Alan Jacobson, Chief Data & Analytics Officer at Alteryx, explained how real AI success comes from business alignment, education, and ROI tracking at Data & AI Edge.
AI’s potential means little without proof, purpose, and business fluency.
In his conversations with hundreds of executives annually, Alan warns that hype alone won’t deliver ROI.
His playbook for meaningful adoption echoes ADAPT’s survey of 200 Australian CIOs: while 70% plan to increase investment in generative AI, only 25% have automated workflows in place.
There’s a clear gap between ambition and execution.
Alan notes that while nearly every enterprise has one live AI use case, few can demonstrate consistent ROI across ten or more, mirroring ADAPT’s finding that just 13% of CIOs consider their AI deployments successful.
One core challenge, backed by both Alan’s experience and ADAPT data, is measuring sustained value.
Initial AI projects are often easy to justify, but 50% of CIOs struggle to track long-term benefits, and 40% of CFOs remain sceptical of realised value from tech investments.
This pressure forces data leaders to move beyond simple prompt training toward practical, organisation-wide education and validation.
Alan draws a parallel with early dashboard adoption, where success came not from the dashboards themselves but from teaching teams how to use them meaningfully.
The same principle applies to AI: tools alone don’t drive impact without structured learning and sustained engagement.

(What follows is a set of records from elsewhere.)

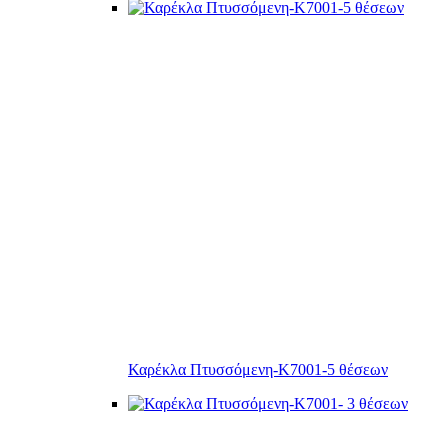
Καρέκλα Πτυσσόμενη-Κ7001-5 θέσεων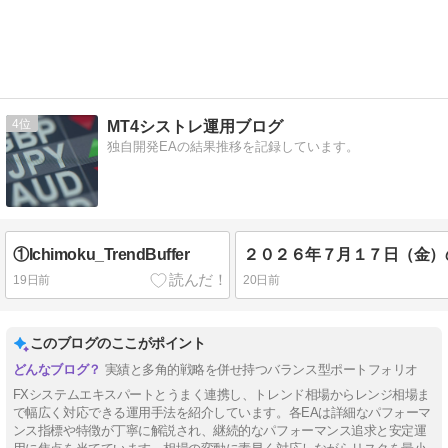
4
MT4シストレ運用ブログ
独自開発EAの結果推移を記録しています。
①Ichimoku_TrendBuffer
19日前
20日前
このブログのここがポイント
実績と多角的戦略を併せ持つバランス型ポートフォリオ
FXシステムエキスパートとうまく連携し、トレンド相場からレンジ相場ま
で幅広く対応できる運用手法を紹介しています。各EAは詳細なパフォーマ
ンス指標や特徴が丁寧に解説され、継続的なパフォーマンス追求と安定運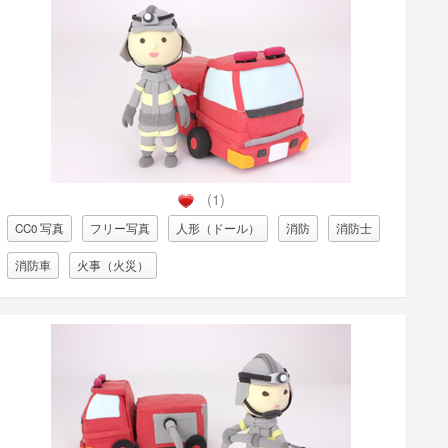
(1)
CC0 写真
フリー写真
人形（ドール）
消防
消防士
消防車
火事（火災）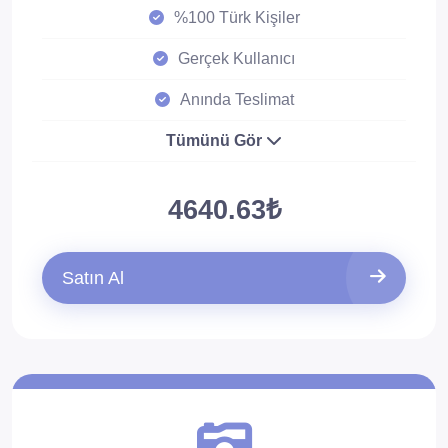
%100 Türk Kişiler
Gerçek Kullanıcı
Anında Teslimat
Tümünü Gör
4640.63₺
Satın Al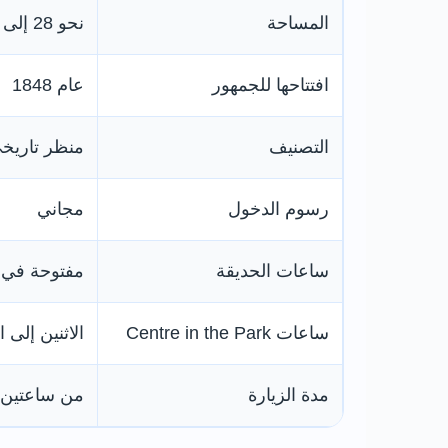
المساحة
نحو 28 إلى 29 هكتارًا
افتتاحها للجمهور
عام 1848
التصنيف
منظر تاريخي مس
رسوم الدخول
مجاني
ساعات الحديقة
مفتوحة في ج
ساعات Centre in the Park
الاثنين إلى الجمعة من 
مدة الزيارة
من ساعتين 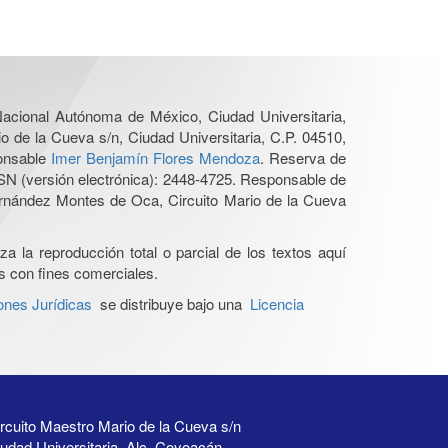
 Nacional Autónoma de México, Ciudad Universitaria,
o de la Cueva s/n, Ciudad Universitaria, C.P. 04510,
ponsable
Imer Benjamín Flores Mendoza
. Reserva de
SN (versión electrónica): 2448-4725. Responsable de
Hernández Montes de Oca, Circuito Mario de la Cueva
a la reproducción total o parcial de los textos aquí
os con fines comerciales.
ones Jurídicas
se distribuye bajo una
Licencia
rcuito Maestro Mario de la Cueva s/n
udad Universitaria, Alc. Coyoacán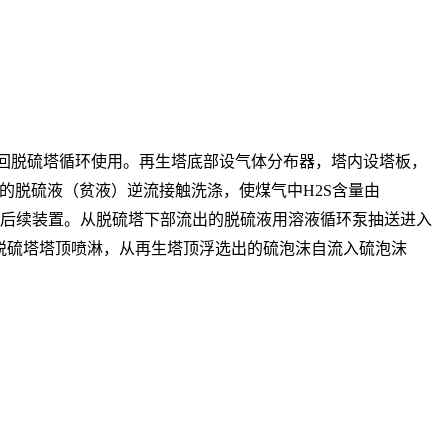
回脱硫塔循环使用。再生塔底部设气体分布器，塔内设塔板，
的脱硫液（贫液）逆流接触洗涤，使煤气中H2S含量由
气送至后续装置。从脱硫塔下部流出的脱硫液用溶液循环泵抽送进入
脱硫塔塔顶喷淋，从再生塔顶浮选出的硫泡沫自流入硫泡沫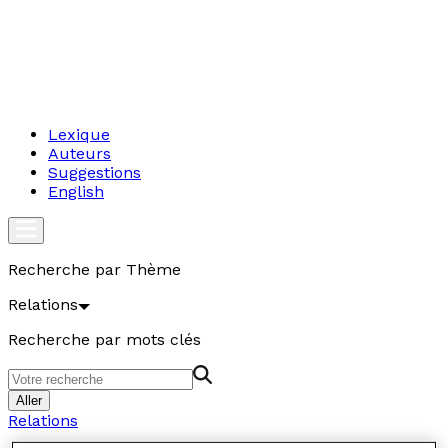
Lexique
Auteurs
Suggestions
English
Recherche par Thème
Relations
Recherche par mots clés
Aller
Relations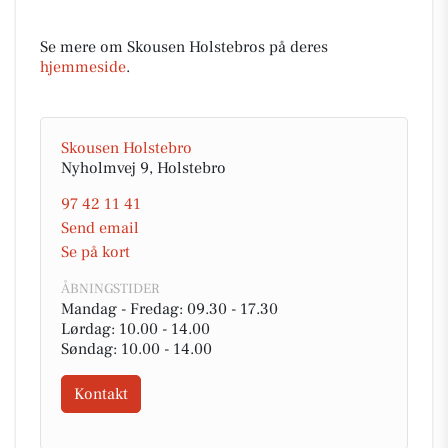
Se mere om Skousen Holstebros på deres
hjemmeside
.
Skousen Holstebro
Nyholmvej 9, Holstebro
97 42 11 41
Send email
Se på kort
ÅBNINGSTIDER
Mandag - Fredag: 09.30 - 17.30
Lørdag: 10.00 - 14.00
Søndag: 10.00 - 14.00
Kontakt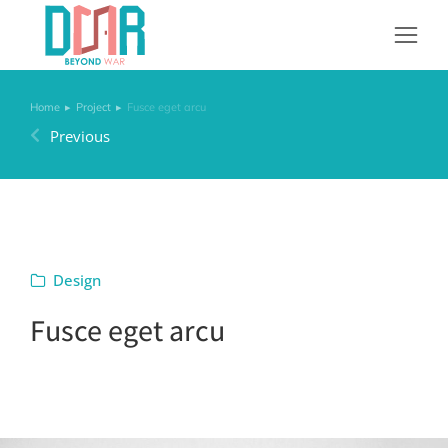
Home
Project
Fusce eget arcu
You are here:
Previous
Design
Fusce eget arcu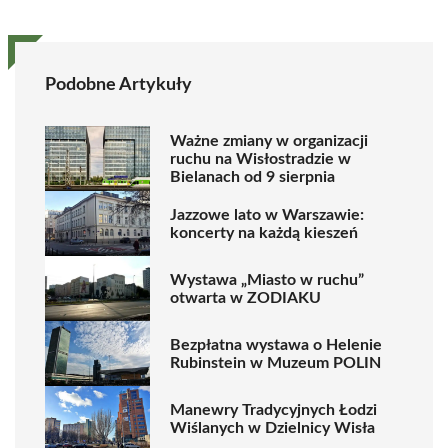
Podobne Artykuły
Ważne zmiany w organizacji
ruchu na Wisłostradzie w
Bielanach od 9 sierpnia
Jazzowe lato w Warszawie:
koncerty na każdą kieszeń
Wystawa „Miasto w ruchu”
otwarta w ZODIAKU
Bezpłatna wystawa o Helenie
Rubinstein w Muzeum POLIN
Manewry Tradycyjnych Łodzi
Wiślanych w Dzielnicy Wisła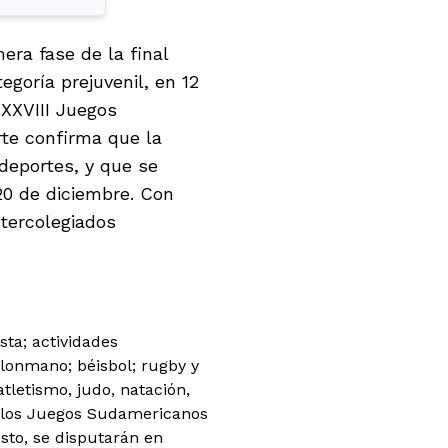
era fase de la final
goría prejuvenil, en 12
 XXVIII Juegos
te confirma que la
deportes, y que se
20 de diciembre. Con
tercolegiados
sta; actividades
alonmano; béisbol; rugby y
tletismo, judo, natación,
s los Juegos Sudamericanos
esto, se disputarán en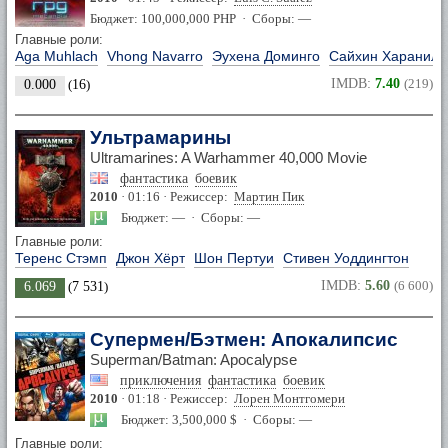
Бюджет: 100,000,000 PHP · Сборы: —
Главные роли:
Aga Muhlach
Vhong Navarro
Эухена Доминго
Сайхин Хараниль
IMDB:
7.40
(219)
0.000
(
16
)
Ультрамарины
Ultramarines: A Warhammer 40,000 Movie
фантастика
боевик
2010
· 01:16 · Режиссер:
Мартин Пик
Бюджет: — · Сборы: —
Главные роли:
Теренс Стэмп
Джон Хёрт
Шон Пертуи
Стивен Уоддингтон
IMDB:
5.60
(6 600)
6.069
(
7 531
)
Супермен/Бэтмен: Апокалипсис
Superman/Batman: Apocalypse
приключения
фантастика
боевик
2010
· 01:18 · Режиссер:
Лорен Монтгомери
Бюджет: 3,500,000 $ · Сборы: —
Главные роли: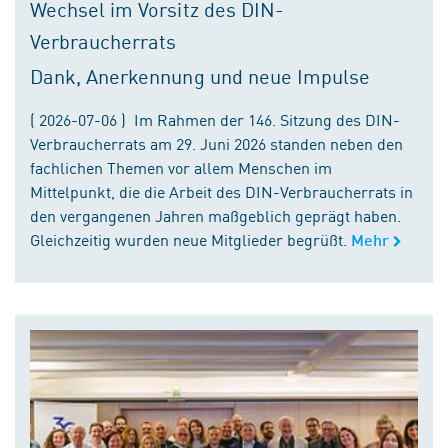
Wechsel im Vorsitz des DIN-
Verbraucherrats
Dank, Anerkennung und neue Impulse
( 2026-07-06 ) Im Rahmen der 146. Sitzung des DIN-
Verbraucherrats am 29. Juni 2026 standen neben den
fachlichen Themen vor allem Menschen im
Mittelpunkt, die die Arbeit des DIN-Verbraucherrats in
den vergangenen Jahren maßgeblich geprägt haben.
Gleichzeitig wurden neue Mitglieder begrüßt.
Mehr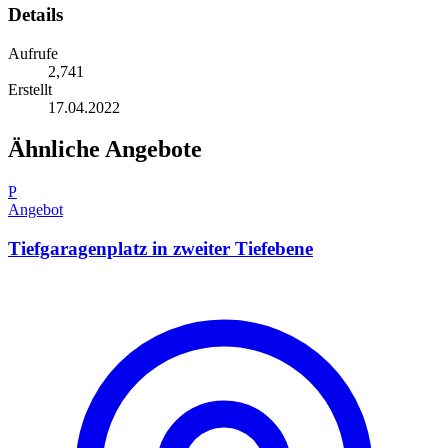
Details
Aufrufe
2,741
Erstellt
17.04.2022
Ähnliche Angebote
P
Angebot
Tiefgaragenplatz in zweiter Tiefebene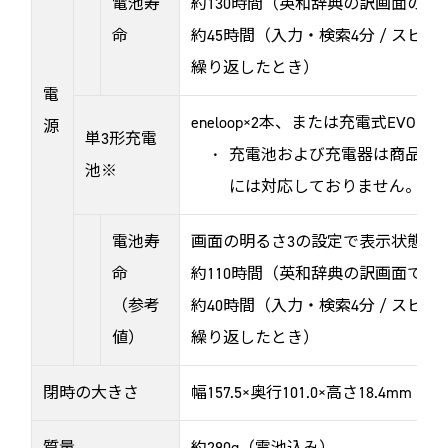
電池寿
約130時間（英和辞典の訳画面の連
命
約45時間（入力・検索4分 / スピー
繰り返したとき）
電
eneloop×2本、または充電式EVOLTA
源
単3形充電
充電池および充電器は商品に
池
※
には対応しておりません。
電池寿
画面の明るさ3の設定で表示状態に
命
約110時間（英和辞典の訳画面での
（参考
約40時間（入力・検索4分 / スピー
値）
繰り返したとき）
閉時の大きさ
幅157.5×奥行101.0×高さ18.4mm
質量
約290g（電池込み）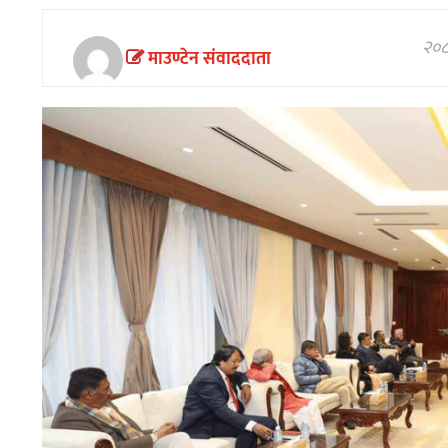
अन्तरवार्ता/
विचार
२०८
माउण्टेन संवाददाता
खेलकुद
थप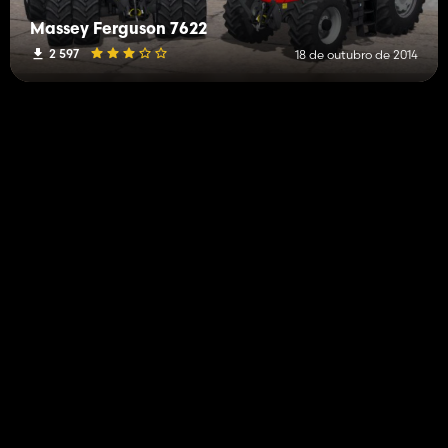
Massey Ferguson 7622
2 597
18 de outubro de 2014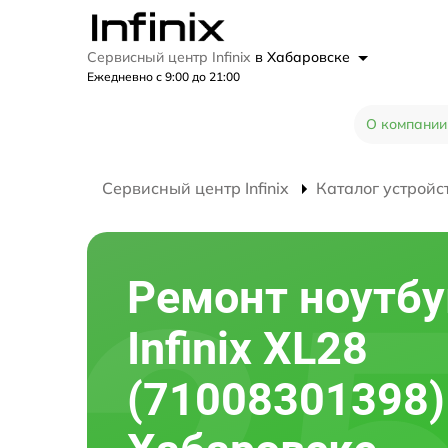
Сервисный центр Infinix
в Хабаровске
Ежедневно с 9:00 до 21:00
О компании
Сервисный центр Infinix
Каталог устройс
Ремонт ноутбу
Infinix XL28
(71008301398)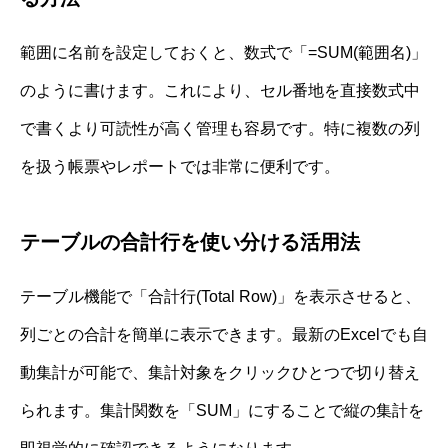
範囲に名前を設定しておくと、数式で「=SUM(範囲名)」
のように書けます。これにより、セル番地を直接数式中
で書くより可読性が高く管理も容易です。特に複数の列
を扱う帳票やレポートでは非常に便利です。
テーブルの合計行を使い分ける活用法
テーブル機能で「合計行(Total Row)」を表示させると、
列ごとの合計を簡単に表示できます。最新のExcelでも自
動集計が可能で、集計対象をクリックひとつで切り替え
られます。集計関数を「SUM」にすることで縦の集計を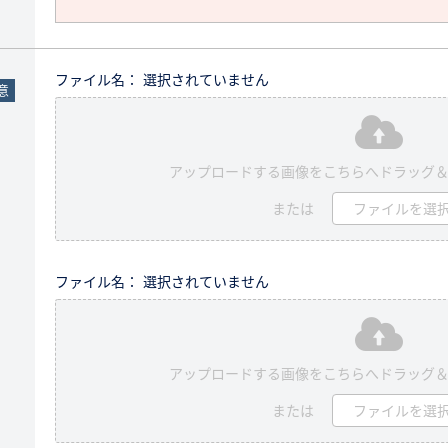
ファイル名： 選択されていません
意
アップロードする画像をこちらへドラッグ
または
ファイルを選
ファイル名： 選択されていません
アップロードする画像をこちらへドラッグ
または
ファイルを選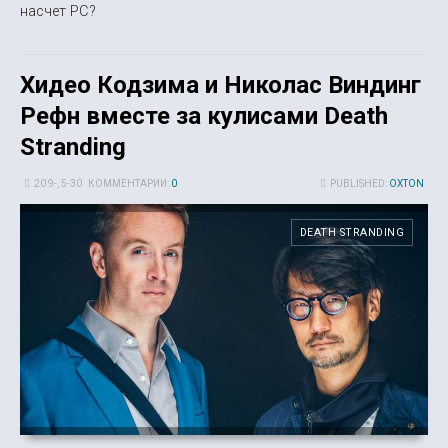
насчет PC?
Хидео Кодзима и Николас Виндинг
Рефн вместе за кулисами Death
Stranding
20 9-, 5-30
КОММЕНТАРИИ:
0
PUBLISHED:
OXTON
DEATH STRANDING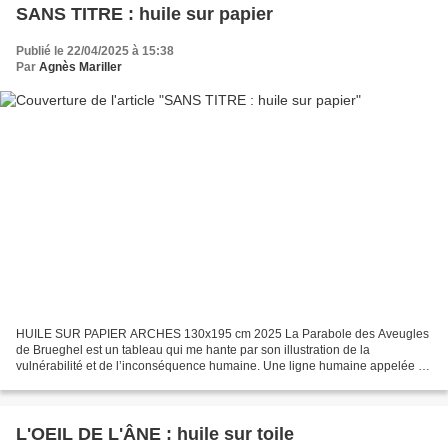
SANS TITRE : huile sur papier
Publié le 22/04/2025 à 15:38
Par
Agnès Mariller
HUILE SUR PAPIER ARCHES 130x195 cm 2025 La Parabole des Aveugles
de Brueghel est un tableau qui me hante par son illustration de la
vulnérabilité et de l’inconséquence humaine. Une ligne humaine appelée à
une chute certaine, annoncée par leur fragilité-même,...
L'OEIL DE L'ÂNE : huile sur toile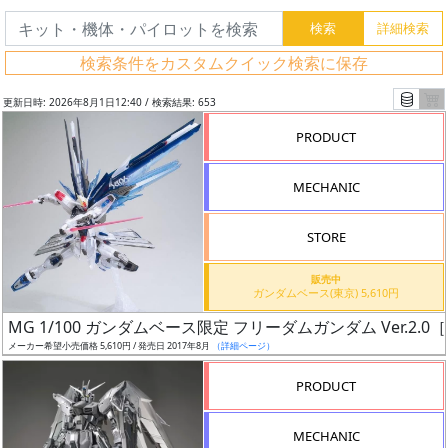
検索条件をカスタムクイック検索に保存
更新日時: 2026年8月1日12:40 / 検索結果: 653
PRODUCT
MECHANIC
STORE
販売中
ガンダムベース(東京) 5,610円
フ
MG 1/100 ガンダムベース限定 フリーダムガンダム Ver.2.
リ
メーカー希望小売価格 5,610円 / 発売日 2017年8月
（詳細ページ）
ー
PRODUCT
ワ
ー
MECHANIC
ド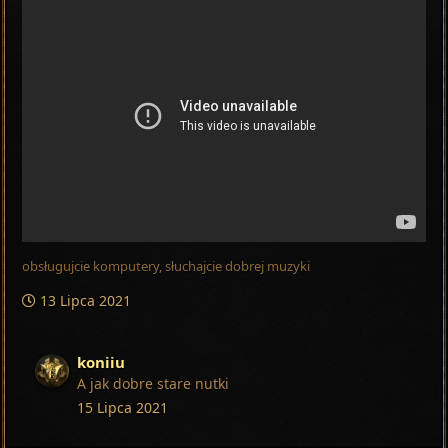
obsługujcie komputery, słuchajcie dobrej muzyki
13 Lipca 2021
koniiu
A jak dobre stare nutki
15 Lipca 2021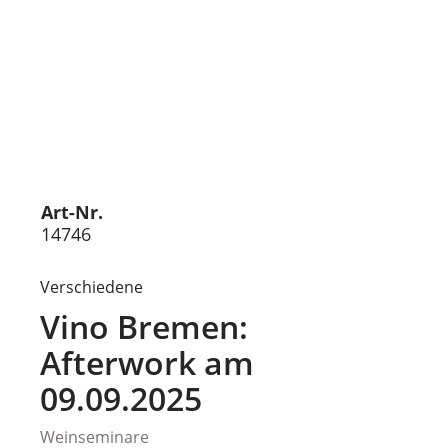
Art-Nr.
14746
Verschiedene
Vino Bremen:
Afterwork am
09.09.2025
Weinseminare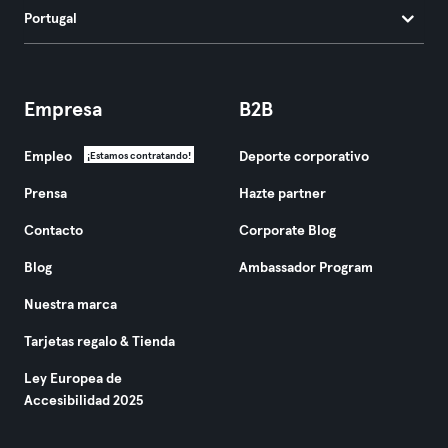
Portugal
Empresa
B2B
Empleo
Deporte corporativo
¡Estamos contratando!
Prensa
Hazte partner
Contacto
Corporate Blog
Blog
Ambassador Program
Nuestra marca
Tarjetas regalo & Tienda
Ley Europea de
Accesibilidad 2025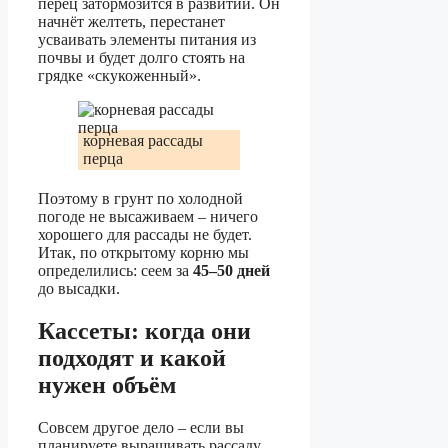
перец затормозится в развитии. Он
начнёт желтеть, перестанет
усваивать элементы питания из
почвы и будет долго стоять на
грядке «скукоженный».
корневая рассады
перца
Поэтому в грунт по холодной
погоде не высаживаем – ничего
хорошего для рассады не будет.
Итак, по открытому корню мы
определились: сеем за
45–50 дней
до высадки.
Кассеты: когда они
подходят и какой
нужен объём
Совсем другое дело – если вы
планируете выращивать рассаду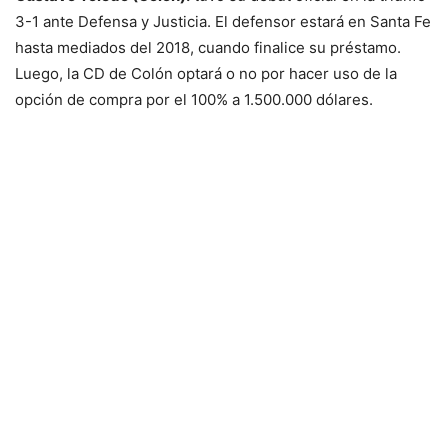
3-1 ante Defensa y Justicia. El defensor estará en Santa Fe
hasta mediados del 2018, cuando finalice su préstamo.
Luego, la CD de Colón optará o no por hacer uso de la
opción de compra por el 100% a 1.500.000 dólares.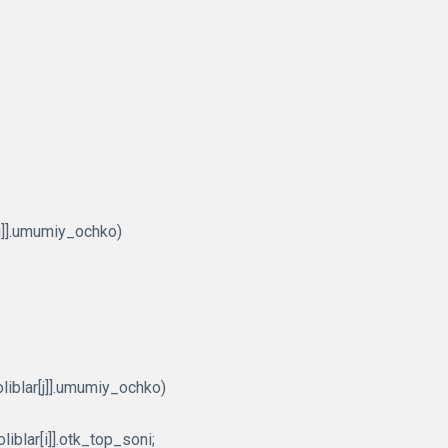
[j]].umumiy_ochko)
oliblar[j]].umumiy_ochko)
oliblar[i]].otk_top_soni;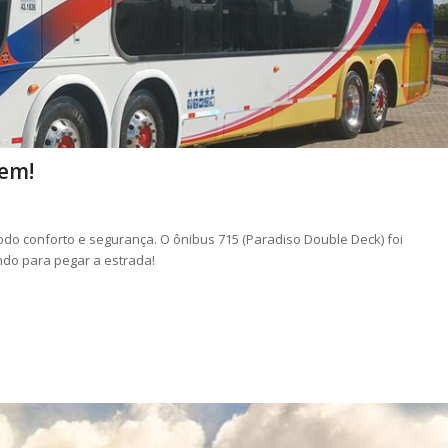
gem!
do conforto e segurança. O ônibus 715 (Paradiso Double Deck) foi
ndo para pegar a estrada!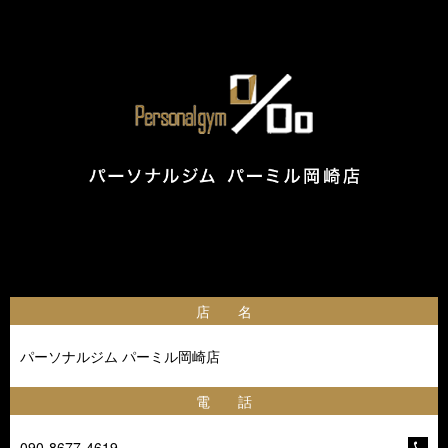
店 名
パーソナルジム パーミル岡崎店
電 話
090-8677-4619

His playbook starts in the shallow end: low-risk, high-impact use cases like procurement optimisation or summarising financial news for advisors.
The most successful organisations, he argues, aren’t the ones with the most engineers, but those who align AI initiatives with real business problems, track impact, and educate their teams.
Key takeaways:
- AI success depends on leadership, not just technology: Successful AI initiatives are not about having more data scientists or better tools, but about leadership aligning teams around clear, measurable business outcomes; a point reinforced by the 87% of CIOs who say their AI efforts are still not delivering expected results.
- Proving AI’s long-term value is a major hurdle: 50% of CIOs struggle to measure ongoing AI benefits, and 40% of CFOs believe deployed technologies often fail to deliver expected value, underscoring the need for better ROI tracking and validation frameworks.
- Strategic alignment, not scale, drives success: Only 13% of CIOs consider their AI efforts successful, with winning organisations focusing on aligning AI with business goals and embedding it effectively, rather than relying solely on technical resources or executive ownership.